SEATTLE -- Curtis Granderson has some advice: Don't count out those supposedly doomed Detroit Tigers just yet.
"Yeah, looking at our division, nobody has pulled away. And we still haven't played good baseball," Granderson said Sunday.
That was after he played great defense and scored three runs, Placido Polanco hit a tiebreaking single and Detroit scored four times in the ninth inning off struggling J.J. Putz to beat the Seattle Mariners 7-5.
Detroit had scored five runs total in the ninth inning during its first 55 games.
"No question, he's our catalyst," Tigers manager Jim Leyland said of Granderson, his leadoff hitter who has been emerging from a 3-for-31 stretch.
Granderson easily threw out Yuniesky Betancourt trying to advance from first base to third on a single by Ichiro Suzuki in the sixth with the score tied at 3. Magglio Ordonez and Miguel Cabrera each drove in two runs as Detroit, wayward for most of the season against everyone else, won for the fifth time in six meetings with Seattle this year to move six games behind AL Central-leading Chicago.
"We're going to hit a hot streak," Granderson said after the Tigers' third win in four games on their nine-game trip along the West Coast.
Putz (2-3) began the ninth by striking out Ivan Rodriguez but then walked Brandon Inge, the No. 9 hitter. Granderson singled him to third, and Inge scored on a bloop single by Polanco to give Detroit its third lead of the game, 4-3.
That ended a scoreless streak of 18 2/3 innings by the Mariners' bullpen.
With two outs, Ordonez hit a hard one-hopper off the glove of third baseman Adrian Beltre for an infield single as Granderson scored. Cabrera then hit a two-run double, his second double of the day.
That became important when Raul Ibanez, who had three hits and three RBI, hit a two-run homer off Todd Jones in the bottom of the ninth. Then Miguel Cairo, starting his fifth consecutive game at first base for slumping Richie Sexson, lined out to Granderson to end the game while representing the potential tying run.
Mariners manager John McLaren indicated before the game that Sexson, making $14 million in the final year of his contract, might not play again anytime soon. McLaren didn't pinch-hit for Cairo in the ninth, even though Sexson is 5-for-11 with three home runs against Jones. And even though Cairo's last home run was on July 28, 2005.
"I just think that Cairo's been swinging the bat pretty good, and so forth and so on," was McLaren's cryptic explanation.
Putz, who was on the disabled list with a ribcage injury in April, already has two more losses and one more blown save (three total) than he had all last year. His ERA is 5.60 in 17 games, he has allowed 11 earned runs and his velocity is down.

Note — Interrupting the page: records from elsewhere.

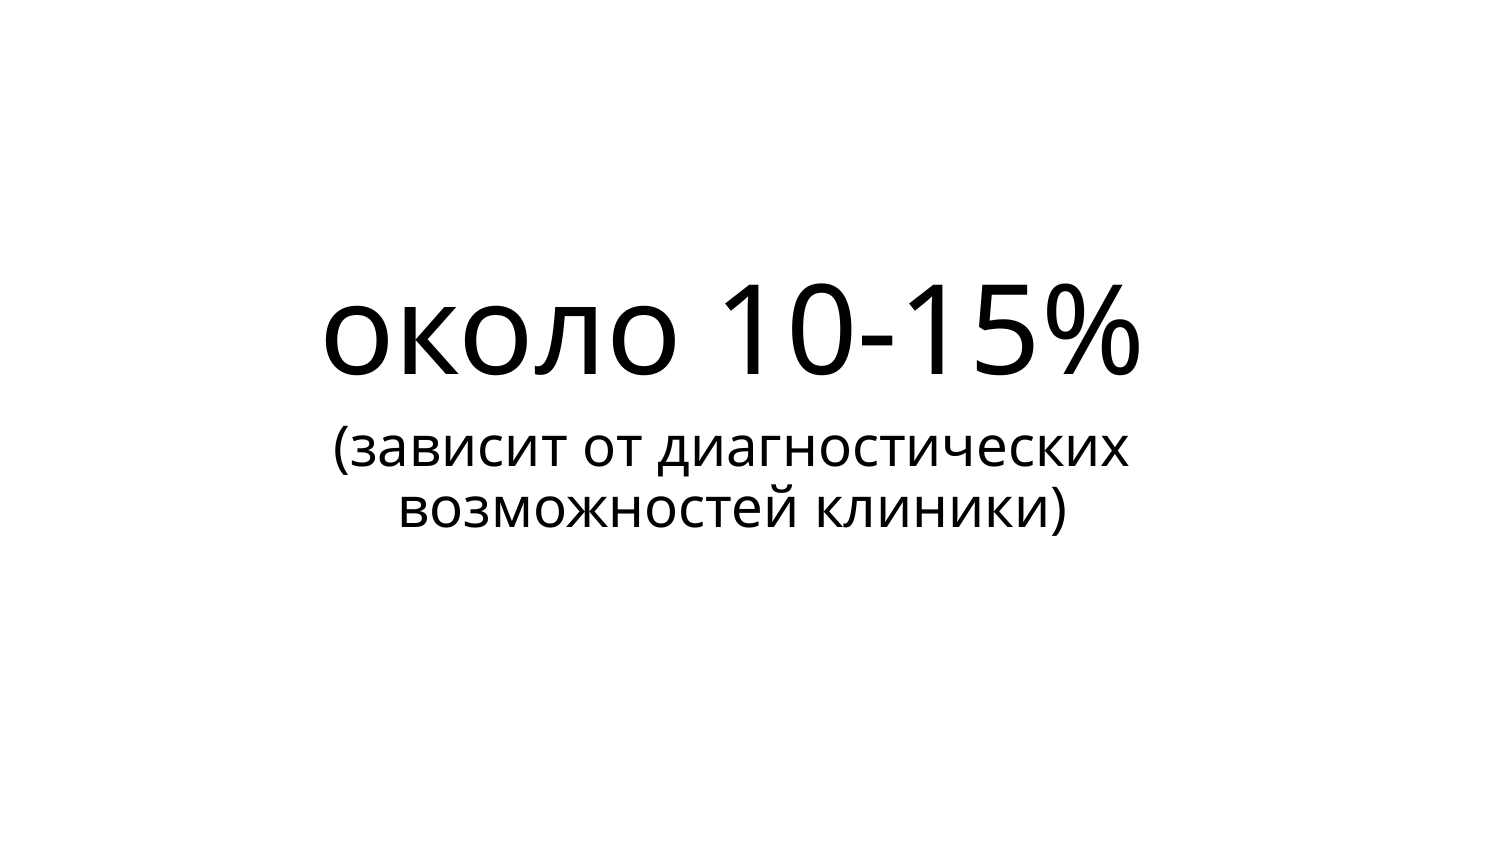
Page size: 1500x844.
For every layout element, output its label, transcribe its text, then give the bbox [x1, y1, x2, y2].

subtitle около 10-15% (зависит от диагностических возможностей клиники) [169, 260, 1295, 505]
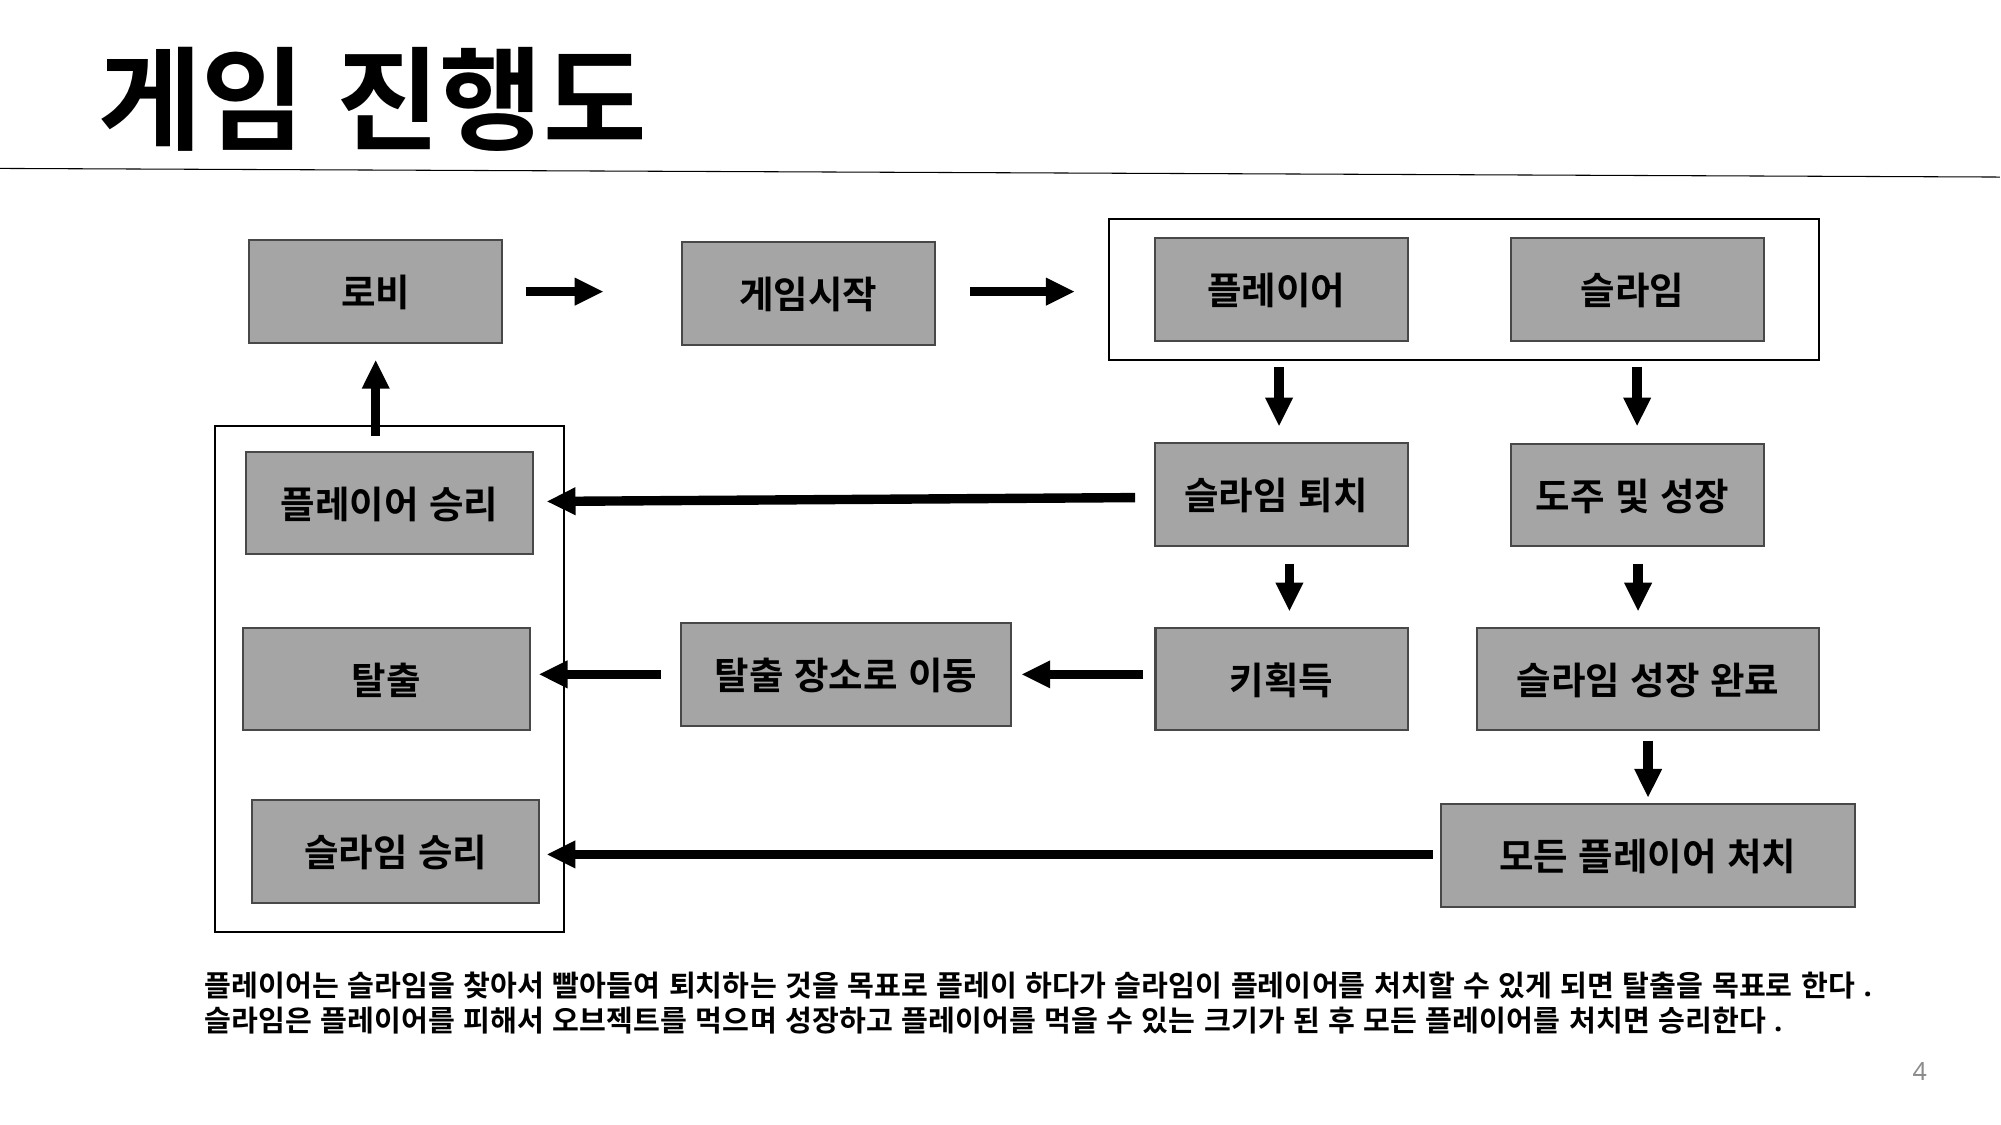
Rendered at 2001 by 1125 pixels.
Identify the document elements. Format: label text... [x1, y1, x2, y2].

text_box 탈출 [242, 627, 531, 731]
text_box 게임 진행도 [83, 21, 663, 172]
text_box 슬라임 성장 완료 [1476, 627, 1820, 731]
text_box 로비 [248, 239, 503, 344]
text_box 게임시작 [681, 241, 936, 346]
text_box 플레이어 승리 [245, 451, 534, 555]
text_box 키획득 [1154, 627, 1409, 731]
text_box [214, 425, 565, 933]
text_box 플레이어는 슬라임을 찾아서 빨아들여 퇴치하는 것을 목표로 플레이 하다가 슬라임이 플레이어를 처치할 수 있게 되면 탈출을 목표로 한다. 슬라임은 플레이어를 피해서 오브젝트를 먹으며 성장하고 플레이어를 먹을 수 있는 크기가 된 후 모든 플레이어를 처치면 승리한다. [189, 959, 1887, 1045]
text_box 모든 플레이어 처치 [1440, 803, 1856, 908]
text_box [1108, 218, 1820, 361]
text_box 슬라임 승리 [251, 799, 540, 904]
text_box 슬라임 [1510, 237, 1765, 342]
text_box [547, 497, 1136, 502]
text_box 도주 및 성장 [1510, 443, 1765, 547]
text_box 탈출 장소로 이동 [680, 622, 1012, 727]
text_box 플레이어 [1154, 237, 1409, 342]
text_box 슬라임 퇴치 [1154, 442, 1409, 547]
slide_number 4 [1491, 1042, 1942, 1103]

He had a 1.38 ERA last season, allowing 11 earned runs in 68 appearances.
Putz's failures are a big reason the Mariners own the AL's worst record at 21-36. They have lost eight of 11.

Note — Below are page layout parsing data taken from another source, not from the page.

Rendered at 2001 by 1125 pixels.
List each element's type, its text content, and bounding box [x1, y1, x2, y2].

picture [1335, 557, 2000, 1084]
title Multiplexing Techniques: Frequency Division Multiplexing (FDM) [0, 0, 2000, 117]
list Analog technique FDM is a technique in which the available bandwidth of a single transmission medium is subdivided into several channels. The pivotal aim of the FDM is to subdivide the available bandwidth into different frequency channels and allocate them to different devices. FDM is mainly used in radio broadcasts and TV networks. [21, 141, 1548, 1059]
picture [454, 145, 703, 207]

When asked if rebounding from the ribcage pain and irritation on a finger on his pitching hand is causing his problems, the All-Star closer said: "I don't know. I've never had to do it before. ... I feel fine."
Granderson was glad to see Putz enter in the ninth in a non-save situation. Better him than hard-throwing Brandon Morrow, who struck out two of the three Tigers he faced in a perfect eighth inning and has been throwing in the upper 90-mph range for two weeks.

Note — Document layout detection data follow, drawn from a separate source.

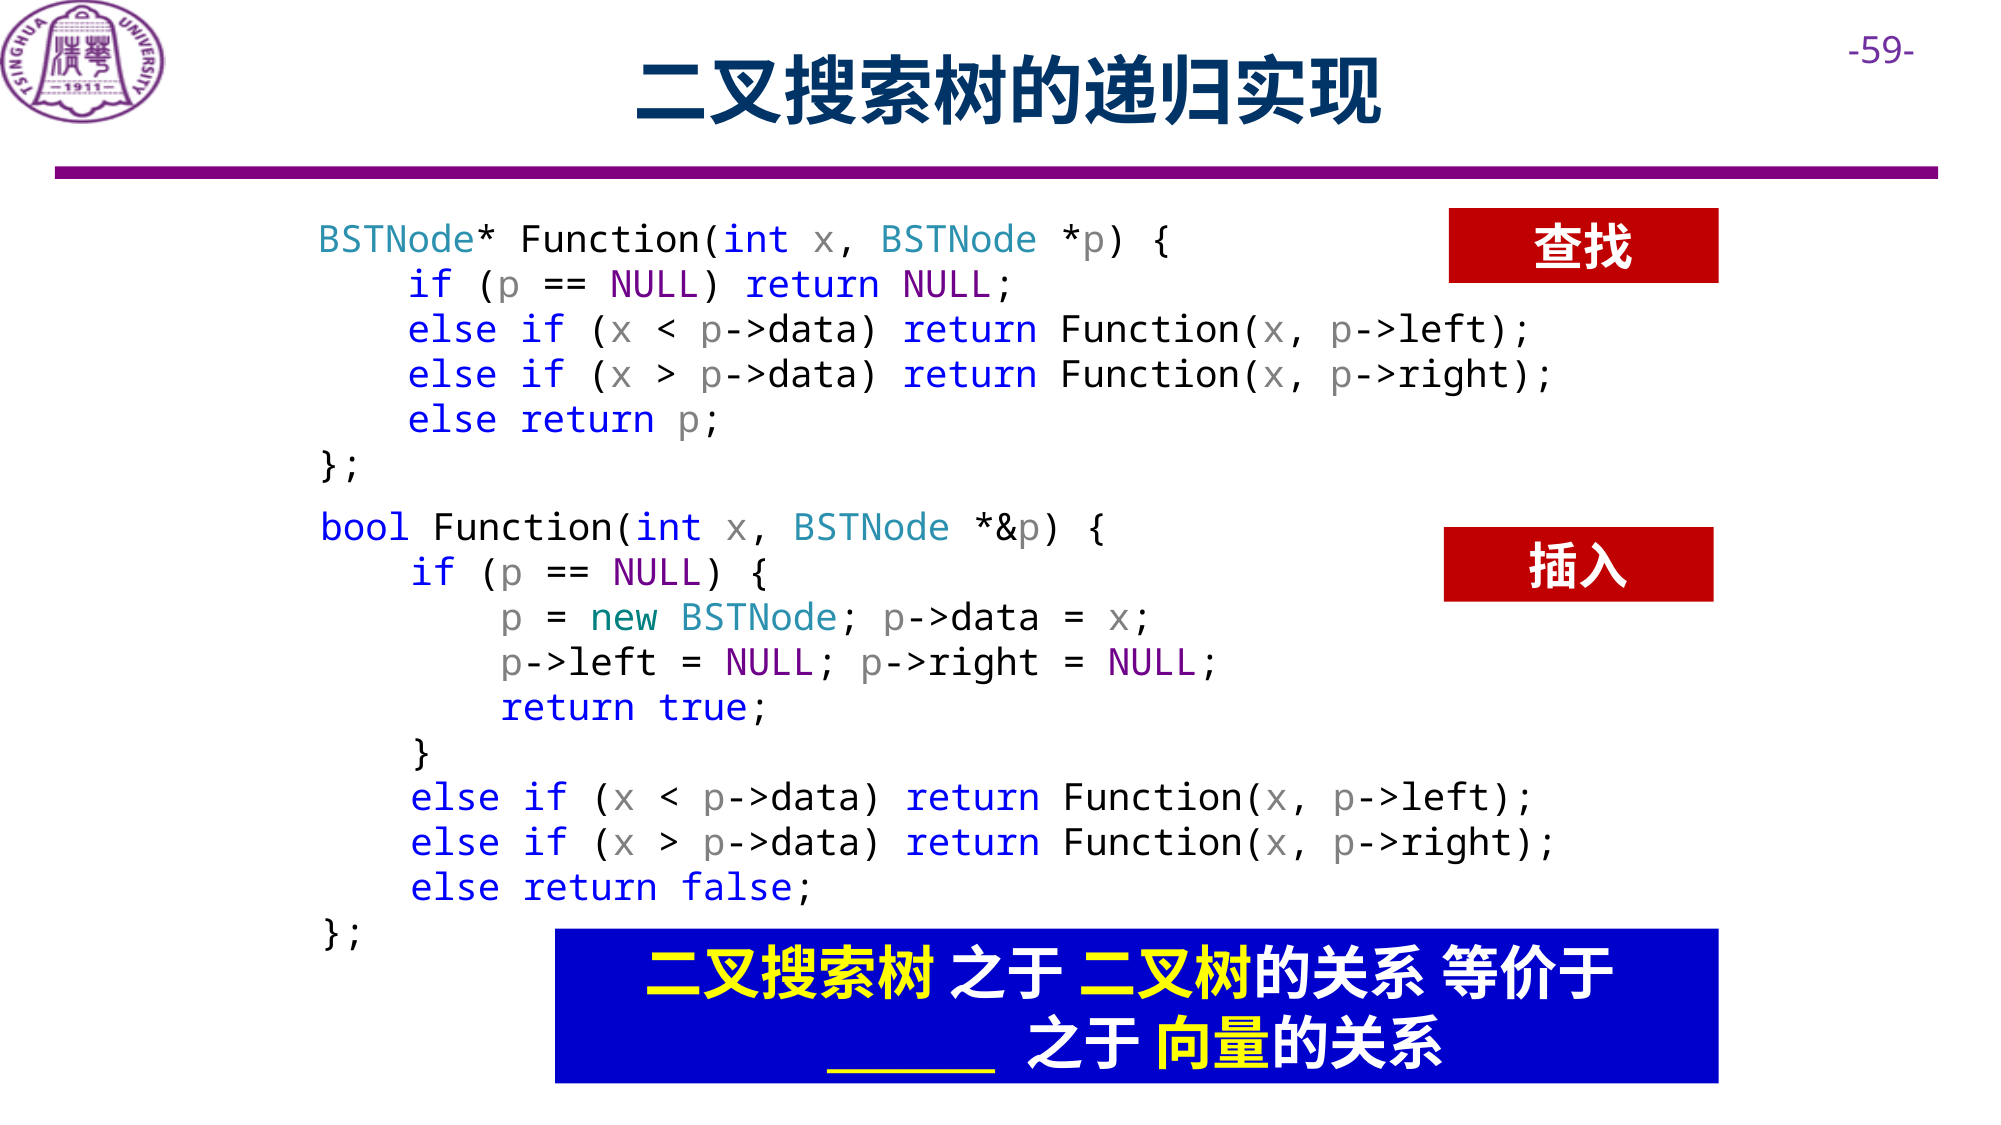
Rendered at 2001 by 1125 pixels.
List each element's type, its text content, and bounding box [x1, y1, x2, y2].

picture [0, 0, 166, 124]
text_box bool Function(int x, BSTNode *&p) { if (p == NULL) { p = new BSTNode; p->data = x; p->left = NULL; p->right = NULL; return true; } else if (x < p->data) return Function(x, p->left); else if (x > p->data) return Function(x, p->right); else return false; }; [305, 495, 1579, 961]
title 二叉搜索树的递归实现 [385, 13, 1633, 165]
text_box 查找 [1448, 208, 1719, 283]
text_box BSTNode* Function(int x, BSTNode *p) { if (p == NULL) return NULL; else if (x < p->data) return Function(x, p->left); else if (x > p->data) return Function(x, p->right); else return p; }; [303, 208, 1662, 493]
text_box 插入 [1443, 527, 1714, 602]
text_box 二叉搜索树 之于 二叉树的关系 等价于 _______ 之于 向量的关系 [555, 928, 1719, 1084]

"I was wondering why they went to him," Granderson said about Putz, adding he's noticed many closers in the league are struggling in non-save situations.
Seattle wasted a chance to break a 3-all tie in the eighth when it had Jeremy Reed on third with one out against winning pitcher Zach Miner (2-3). After Betancourt lined out to third, Miner intentionally walked Suzuki, who was 2-for-4. Jose Lopez then grounded out to end the threat.
Jeremy Bonderman, a former high school star in Pasco, Wash., who had 20 family members in attendance, allowed a career-high 12 hits but only three earned runs in seven innings, with five strikeouts. He still has only one win in his last six starts -- over Seattle's Miguel Batista in Detroit last month.
Batista allowed five hits, three runs and four walks in 5 2/3 innings.
Tigers INF Carlos Guillen borrowed Gary Sheffield's larger glove and started in LF for the first time in his career as a way for Leyland to get Inge, Guillen and Cabrera in the lineup together. Leyland said Guillen looked good "and happy," which Guillen confirmed. That arrangement might continue against RHPs, Leyland said. ... Beltre who hit seven home runs in May to tie for the AL lead, hit his team-leading 13th of the season in the second inning.